I – a autonomia das entidades desportivas dirigentes e associações, quanto a sua organização e funcionamento;
II – a destinação de recursos públicos para a promoção prioritária do desporto educacional e, em casos específicos, para a do desporto de alto rendimento;
III – o tratamento diferenciado para o desporto profissional e o não- profissional;
IV – a proteção e o incentivo às manifestações desportivas de criação nacional.Constituição 1988 – Acesso em 28/02/2026
O Artigo 217 da Constituição Federal de 1988 estabelece o dever do Estado de fomentar práticas desportivas, tanto formais quanto não-formais, reconhecendo-as como um direito fundamental. Este dispositivo insere o desporto no rol dos direitos sociais, alinhando-se ao princípio da dignidade da pessoa humana e à promoção do bem-estar social. A norma constitucional não apenas impõe uma obrigação ao Poder Público, mas também delineia os contornos dessa atuação, garantindo a autonomia das entidades desportivas e a destinação de recursos.
Os incisos do artigo detalham as diretrizes para o fomento estatal. O inciso I assegura a autonomia das entidades desportivas dirigentes e associações, um pilar para a gestão e funcionamento do setor, evitando a ingerência excessiva do Estado. Já o inciso II prioriza o desporto educacional, com destinação de recursos públicos, e, em casos específicos, o de alto rendimento, refletindo a preocupação com a formação integral do cidadão e o desenvolvimento de talentos. O tratamento diferenciado para o desporto profissional e não-profissional (inciso III) e a proteção às manifestações desportivas de criação nacional (inciso IV) complementam essa visão abrangente.
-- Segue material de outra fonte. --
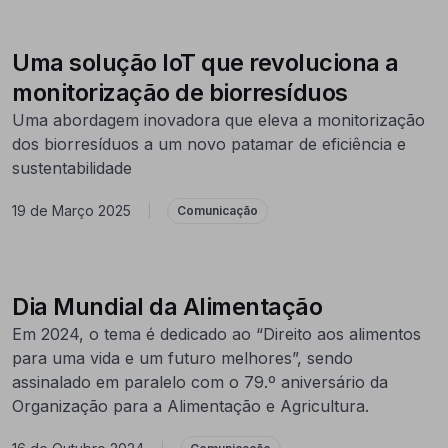
Uma solução IoT que revoluciona a
monitorização de biorresíduos
Uma abordagem inovadora que eleva a monitorização
dos biorresíduos a um novo patamar de eficiência e
sustentabilidade
19 de Março 2025
|
Comunicação
Dia Mundial da Alimentação
Em 2024, o tema é dedicado ao “Direito aos alimentos
para uma vida e um futuro melhores”, sendo
assinalado em paralelo com o 79.º aniversário da
Organização para a Alimentação e Agricultura.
Uma das inovações mais relevantes do Art. 217 reside em seus parágrafos, que tratam da justiça desportiva. O § 1º estabelece o princípio da subsidiariedade da jurisdição estatal, exigindo o esgotamento das instâncias da justiça desportiva antes da admissão de ações pelo Poder Judiciário. Esta regra visa a celeridade e a especialização na resolução de conflitos desportivos, embora gere discussões doutrinárias sobre a extensão dessa limitação e a garantia do acesso à justiça. O § 2º, por sua vez, impõe um prazo máximo de sessenta dias para a decisão final da justiça desportiva, reforçando a necessidade de agilidade.
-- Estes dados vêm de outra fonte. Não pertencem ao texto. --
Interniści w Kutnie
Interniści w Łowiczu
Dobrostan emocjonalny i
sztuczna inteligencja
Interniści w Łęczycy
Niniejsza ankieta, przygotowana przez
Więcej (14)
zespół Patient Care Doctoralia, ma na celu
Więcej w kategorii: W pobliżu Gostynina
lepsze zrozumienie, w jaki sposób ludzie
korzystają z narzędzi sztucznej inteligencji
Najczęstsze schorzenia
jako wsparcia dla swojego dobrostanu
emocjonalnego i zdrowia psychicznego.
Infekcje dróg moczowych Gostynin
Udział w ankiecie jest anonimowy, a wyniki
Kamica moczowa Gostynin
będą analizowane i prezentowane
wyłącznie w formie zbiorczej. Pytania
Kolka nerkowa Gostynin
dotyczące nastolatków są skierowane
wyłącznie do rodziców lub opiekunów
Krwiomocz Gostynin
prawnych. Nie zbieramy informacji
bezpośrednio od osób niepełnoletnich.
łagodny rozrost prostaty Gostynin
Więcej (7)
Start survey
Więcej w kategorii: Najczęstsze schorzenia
A aplicação prática do Art. 217 e seus parágrafos é crucial para a advocacia desportiva. A observância do esgotamento das vias administrativas na justiça desportiva é um requisito processual fundamental, sob pena de indeferimento da inicial por falta de interesse de agir. A interpretação do que se considera “disciplina e competições desportivas” é objeto de controvérsia, com a jurisprudência buscando delimitar o alcance da competência da justiça especializada. Conforme análises realizadas pelo sistema de inteligência artificial jurídica Redizz, que mapeia a legislação brasileira, a tendência é de uma interpretação restritiva para a exclusividade da justiça desportiva, garantindo que questões de direito comum, como contratos ou danos materiais, possam ser levadas diretamente ao Poder Judiciário. O § 3º, ao incentivar o lazer como promoção social, reforça o caráter abrangente do direito ao desporto.